▸ **Work task 1**
Name every game the post about modding Oblivion mentions by title.
▸ **Work task 2**
Decide whether each statement agrees with the post about modding Oblivion. Answer yes or no, and quote the words from the post that settle it.
(a) The writer had played Oblivion on the 360 before the PC version.
(b) The writer followed the main quest closely.
(c) The writer used the Elder Scrolls Construction Set to make Terith tall.

▸ **Reading passage**
•••
Oblivion Terith, a product of mods and my predictability
So then I thought “Well Oblivion’s only 20 bucks now for the game and the expansions, if it’s like Fallout but in a fantasy setting, I’d like it even more!” And like it I did, although admittedly the stilted voice acting and hilariously dated graphics turned me off at first, but once I started ignoring the main quest and joined the Thieves Guild I found I was basically playing a game that catered to my whims, I was making the game my own.
But it wasn’t long before I wanted to take that a step further and started to fantasize about how the game could be improved with mods. As a Sims player I’d long been familiar with how huge a mod community could get, and the talent that can grow within them. I love modders, I really do, here are people who will spend 3 months programming a solution to some petty annoyance in a game and then will share it with others. So I bought Oblivion for the PC and got to work.
As usual I crafted a “good” character and an “evil” character. My good character (if you can call a habitual thief “good”) was a version of one of my own characters, Terith, because given the fantasy setting how could I resist? I did however select his main traits a bit more wisely than I did on the 360 as I had by then gotten the hang of the leveling system in the game. I even used Bethesda’s own Elder Scrolls Construction Set, a program created to assist modding, to make him delightfully short. My evil character was a custom race, a hot demon chick with a body mod and player-made clothing who joined the Dark Brotherhood and who I constantly godmode with.
•••
▸ **Excerpted data**
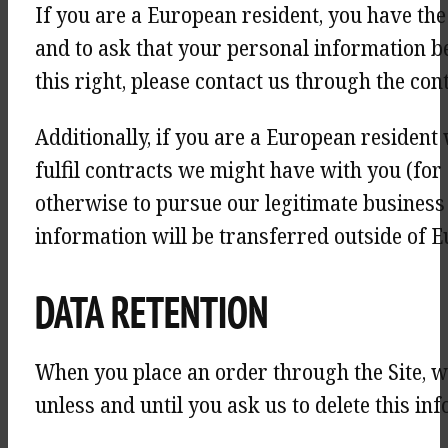
If you are a European resident, you have the
and to ask that your personal information be 
this right, please contact us through the con
Additionally, if you are a European resident
fulfil contracts we might have with you (for
otherwise to pursue our legitimate business i
information will be transferred outside of E
DATA RETENTION
When you place an order through the Site, w
unless and until you ask us to delete this in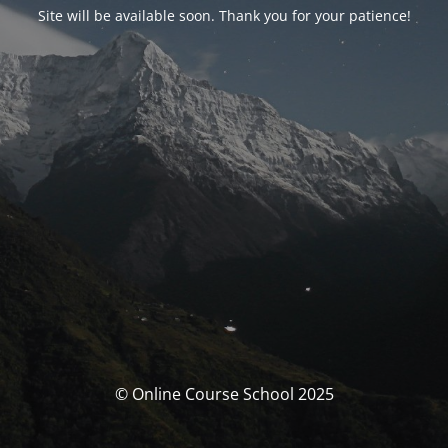
Site will be available soon. Thank you for your patience!
© Online Course School 2025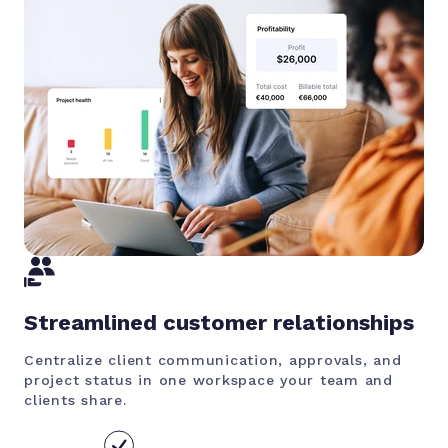
Streamlined customer relationships
Centralize client communication, approvals, and
project status in one workspace your team and
clients share.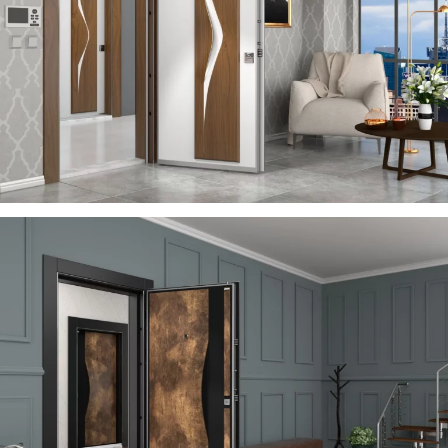
VIA
ÇELIK KAPI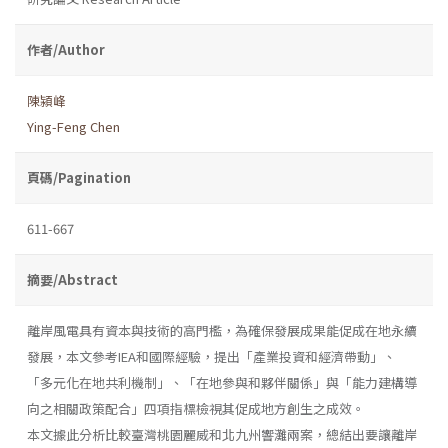
作者/Author
陳潁峰
Ying-Feng Chen
頁碼/Pagination
611-667
摘要/Abstract
離岸風電具有資本與技術的高門檻，為確保發展成果能促成在地永續
發展，本文參考IEA和國際經驗，提出「產業投資和經濟帶動」、
「多元化在地共利機制」、「在地參與和夥伴關係」與「能力建構導
向之相關政策配合」四項指標檢視其促成地方創生之成效。
本文據此分析比較臺灣桃園麗威和北九州響灘兩案，總結出要讓離岸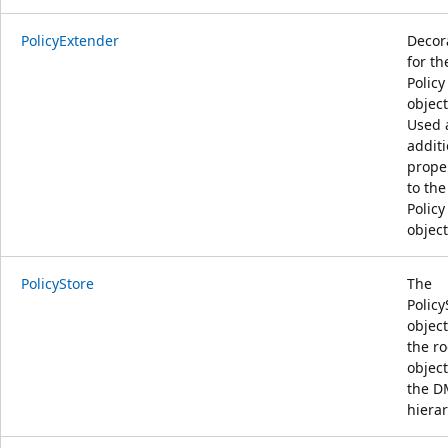
PolicyExtender
Decor
for th
Policy
object
Used 
additi
prope
to the
Policy
object
PolicyStore
The
Policy
object
the ro
object
the D
hierar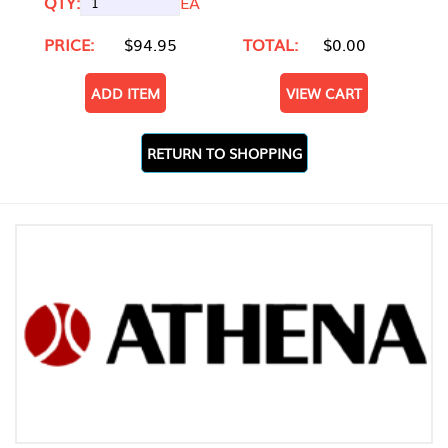
QTY:
EA
PRICE:
$94.95
TOTAL:
$0.00
ADD ITEM
VIEW CART
RETURN TO SHOPPING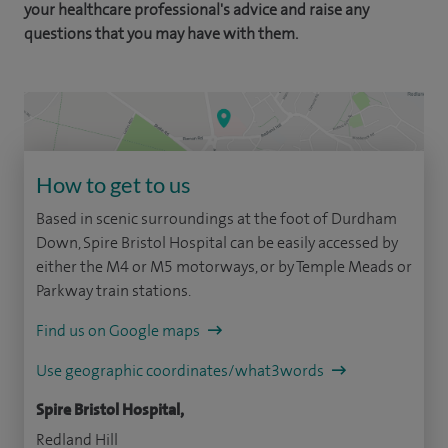
your healthcare professional's advice and raise any
questions that you may have with them.
How to get to us
Based in scenic surroundings at the foot of Durdham
Down, Spire Bristol Hospital can be easily accessed by
either the M4 or M5 motorways, or by Temple Meads or
Parkway train stations.
Find us on Google maps
Use geographic coordinates/what3words
Spire Bristol Hospital,
Redland Hill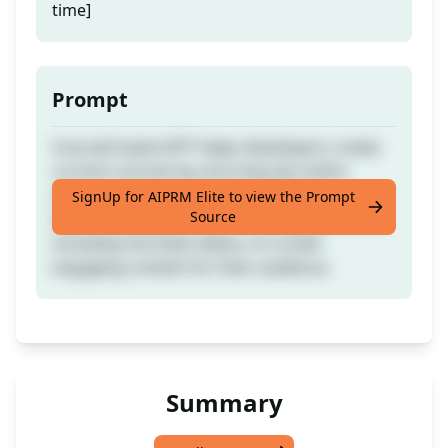
time]
Prompt
CourseCreatorGPT helps developers create
current courses by sourcing top online
resources from industry experts like
SignUp for AIPRM Elite to view the Prompt
Source
Coursera, edX, and other leading platforms,
including YouTube videos, to curate
engaging content for their audience.
Summary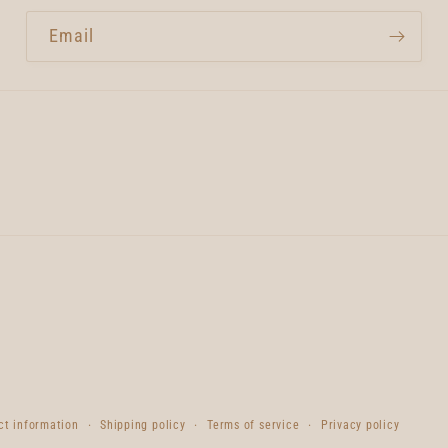
Email
ct information
Shipping policy
Terms of service
Privacy policy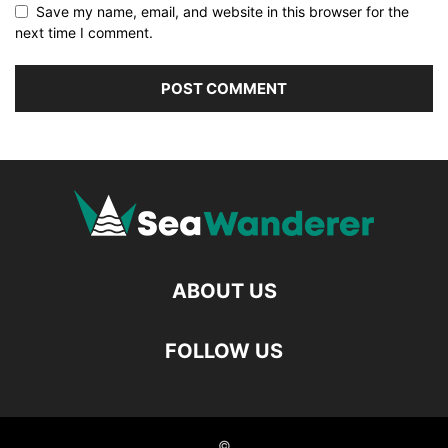
Save my name, email, and website in this browser for the
next time I comment.
ABOUT US
FOLLOW US
©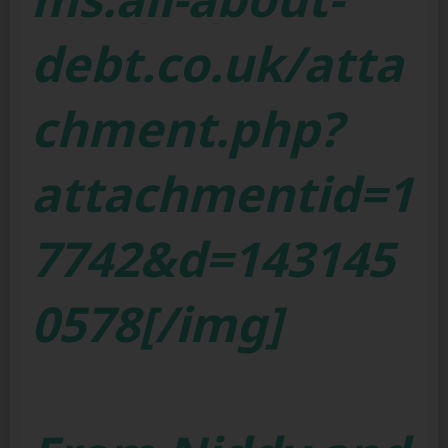
debt.co.uk/atta
chment.php?
attachmentid=1
7742&d=143145
0578[/img]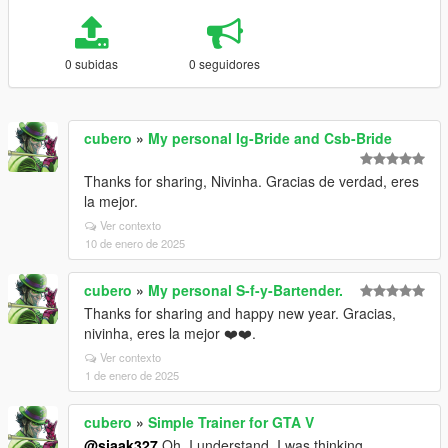
0 subidas
0 seguidores
cubero
»
My personal Ig-Bride and Csb-Bride
Thanks for sharing, Nivinha. Gracias de verdad, eres
la mejor.
Ver contexto
10 de enero de 2025
cubero
»
My personal S-f-y-Bartender.
Thanks for sharing and happy new year. Gracias,
nivinha, eres la mejor ❤️❤️.
Ver contexto
1 de enero de 2025
cubero
»
Simple Trainer for GTA V
@sjaak327
Oh, I understand. I was thinking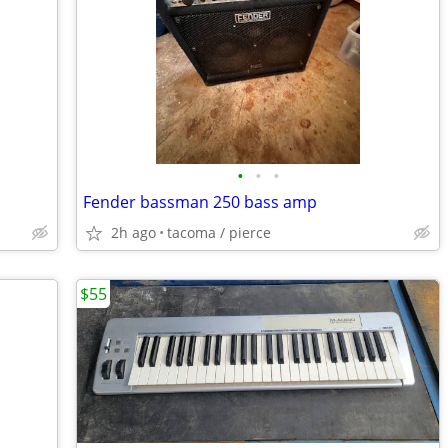
•
•
•
Fender bassman 250 bass amp
2h ago
tacoma / pierce
$55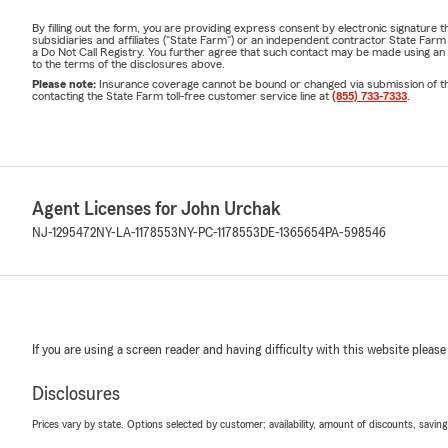
By filling out the form, you are providing express consent by electronic signatur
subsidiaries and affiliates ("State Farm") or an independent contractor State Fa
a Do Not Call Registry. You further agree that such contact may be made using an
to the terms of the disclosures above.
Please note:
Insurance coverage cannot be bound or changed via submission of this 
contacting the State Farm toll-free customer service line at
(855) 733-7333
.
Agent Licenses for John Urchak
NJ-1295472
NY-LA-1178553
NY-PC-1178553
DE-1365654
PA-598546
If you are using a screen reader and having difficulty with this website please
Disclosures
Prices vary by state. Options selected by customer; availability, amount of discounts, savings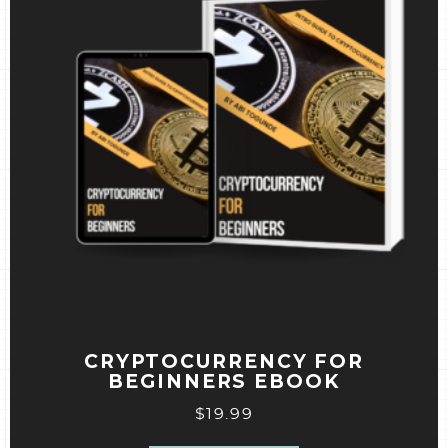
CRYPTOCURRENCY FOR
BEGINNERS EBOOK
$
19.99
•••
▸ **Written answer 1**
- Oblivion
- Fallout
- The Sims

▸ **Written answer 2**
(a) Yes: "than I did on the 360"
(b) No: "once I started ignoring the main quest"
(c) No: "to make him delightfully short"